Notícia
A diretoria da Agência Nacional de Energia Elétrica (ANEEL) esteve reunida na manhã
desta terça-feira, dia 25, em reunião pública semanal, para debater processos que
envolvam interesses dos agentes do setor elétrico e dos consumidores. Entre os temas
tratados esteve o Reajuste Tarifário Anual da Ceriluz. Por unanimidade, a diretoria
definiu um reajuste médio de 8,05%, sendo 7,07% relativo ao cálculo econômico e
0,98% referente aos componentes financeiros pertinentes, tendo como base o processo
de 2016. Porém, o efeito médio percebido pelos consumidores será maior, de 15,88%
em relação às tarifas praticadas no período 2016/17. Para os associados Baixa Tensão, a
ampla maioria da Ceriluz, o reajuste percebido será de 14,71%.
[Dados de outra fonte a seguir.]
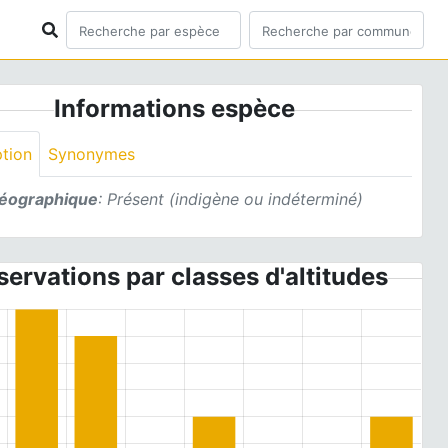
Informations espèce
ption
Synonymes
géographique
: Présent (indigène ou indéterminé)
ervations par classes d'altitudes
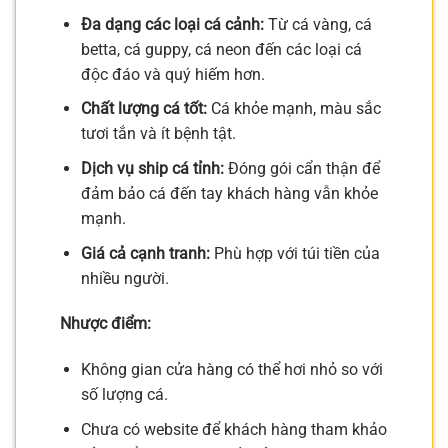
Đa dạng các loại cá cảnh:
Từ cá vàng, cá
betta, cá guppy, cá neon đến các loại cá
độc đáo và quý hiếm hơn.
Chất lượng cá tốt:
Cá khỏe mạnh, màu sắc
tươi tắn và ít bệnh tật.
Dịch vụ ship cá tỉnh:
Đóng gói cẩn thận để
đảm bảo cá đến tay khách hàng vẫn khỏe
mạnh.
Giá cả cạnh tranh:
Phù hợp với túi tiền của
nhiều người.
Nhược điểm:
Không gian cửa hàng có thể hơi nhỏ so với
số lượng cá.
Chưa có website để khách hàng tham khảo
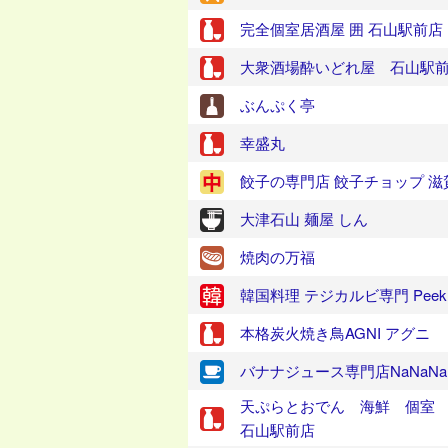
完全個室居酒屋 囲 石山駅前店
大衆酒場酔いどれ屋 石山駅
ぶんぷく亭
幸盛丸
餃子の専門店 餃子チョップ 
大津石山 麺屋 しん
焼肉の万福
韓国料理 テジカルビ専門 Peek A
本格炭火焼き鳥AGNI アグニ
バナナジュース専門店NaNaNa
天ぷらとおでん 海鮮 個室 
石山駅前店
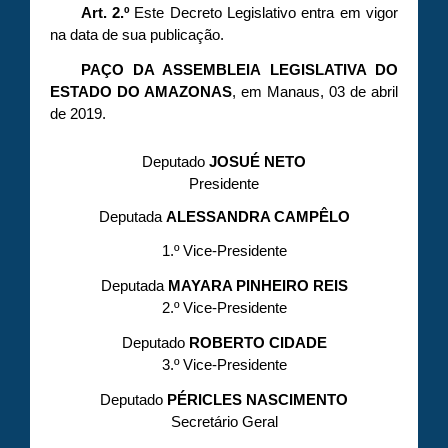
Art. 2.º
Este Decreto Legislativo entra em vigor
na data de sua publicação.
PAÇO DA ASSEMBLEIA LEGISLATIVA DO
ESTADO DO AMAZONAS
, em Manaus, 03 de abril
de 2019.
Deputado
JOSUÉ NETO
Presidente
Deputada
ALESSANDRA CAMPÊLO
1.º Vice-Presidente
Deputada
MAYARA PINHEIRO REIS
2.º Vice-Presidente
Deputado
ROBERTO CIDADE
3.º Vice-Presidente
Deputado
PÉRICLES NASCIMENTO
Secretário Geral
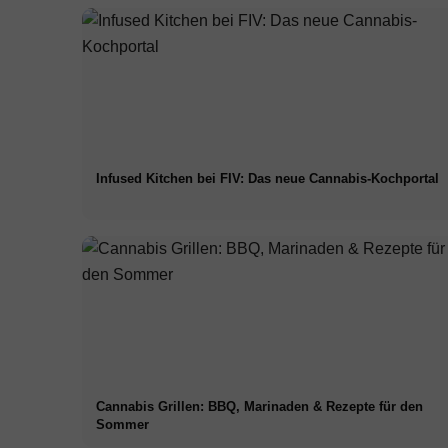
Infused Kitchen bei FIV: Das neue Cannabis-Kochportal
Cannabis Grillen: BBQ, Marinaden & Rezepte für den
Sommer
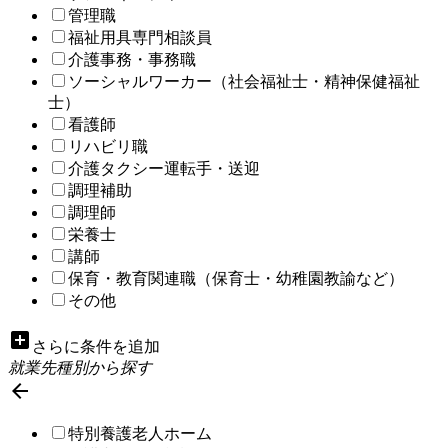
管理職
福祉用具専門相談員
介護事務・事務職
ソーシャルワーカー（社会福祉士・精神保健福祉
士）
看護師
リハビリ職
介護タクシー運転手・送迎
調理補助
調理師
栄養士
講師
保育・教育関連職（保育士・幼稚園教諭など）
その他
add_box
さらに条件を追加
就業先種別から探す

特別養護老人ホーム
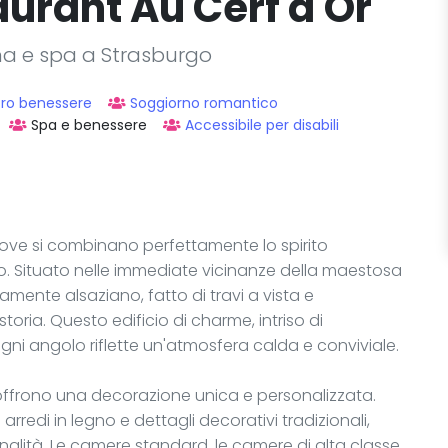
aurant Au Cerf d'Or
ina e spa a Strasburgo
tro benessere
Soggiorno romantico
Spa e benessere
Accessibile per disabili
 dove si combinano perfettamente lo spirito
o. Situato nelle immediate vicinanze della maestosa
amente alsaziano, fatto di travi a vista e
storia. Questo edificio di charme, intriso di
ogni angolo riflette un'atmosfera calda e conviviale.
 offrono una decorazione unica e personalizzata.
redi in legno e dettagli decorativi tradizionali,
alità. Le camere standard, le camere di alta classe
Essa diferença em relação ao índice de reajuste aprovado e o índice percebido pelos
associados se dá pelo fato de, no período tarifário que se encerra agora, a Ceriluz ter
aplicado um percentual de aumento inferior ao aprovado efetivamente pela ANEEL na
revisão tarifária de 2016, o que ocorreu devido há alguns ajustes feitos pela agência, que
devolveu recursos cobrados via bandeiras tarifárias para a Ceriluz, que repassou esses
valores por meio das tarifas de energia ao longo do período tarifário 2016/17.
O presidente Iloir de Pauli alerta que o setor elétrico vem enfrentando um momento de
adequações, incluindo as tarifas, sobre as quais vinham sendo aplicados valores que não
condiziam com a realidade, mediante descontos recentes definidos pelo governo federal.
As próprias cooperativas vêm passando por um momento delicado, onde subsídios
tradicionalmente aplicados sobre as tarifas vêm sendo retirados, impactando aos
consumidores. “Mesmo assim, o associado da Ceriluz está com uma tarifa de energia confortável. Quando assumi a Ceriluz, há doze anos atrás, a tarifa aplicada para a Classe
Rural era de R$0,28 o quilowatt/hora (kWh). Agora, mesmo com esse índice percebido
de 14,71%, a tarifa rural ainda deverá ficar abaixo daquele valor”, calcula Iloir. Até a
finalização dessa matéria a ANEEL ainda não havia publicado o valor das tarifas que
será aplicado sobre cada classe.
Esse índice de reajuste, ainda conforme o presidente, será minimizado nesse segundo
semestre de 2016 pelo repasse do Bônus Ceriluz Geração, que já vem sendo aplicado
nas contas de energia dos consumidores Rurais e Residenciais. Mensalmente estes
associados estão recebendo um desconto de 20% sobre a energia consumida – não se
aplica sobre taxas e impostos – o que em números reais significou R$ 553 mil
repassados apenas no período de abril a junho. O desconto se estende até o mês de
dezembro, conforme aprovado em assembleia, podendo ser prorrogado para o próximo
ano. “Esse é o resultado efetivo da geração de energia. Quando pensamos em construir
usinas estamos nos preparando justamente para esses momentos que podemos chamar
de transição, onde, com recursos da geração, procuramos garantir o equilíbrio das
contas de energia dos associados”, salienta o presidente.
As novas tarifas da Cooperativa passam a vigorar no dia 30 de julho. Ao calcular os
índices de reajuste, a Agência Nacional de Energia Elétrica considera a variação de
custos que a empresa teve no decorrer do período de referência. A fórmula de cálculo
inclui custos típicos da atividade de distribuição e outros custos como energia comprada
de geradoras, encargos de transmissão e encargos setoriais.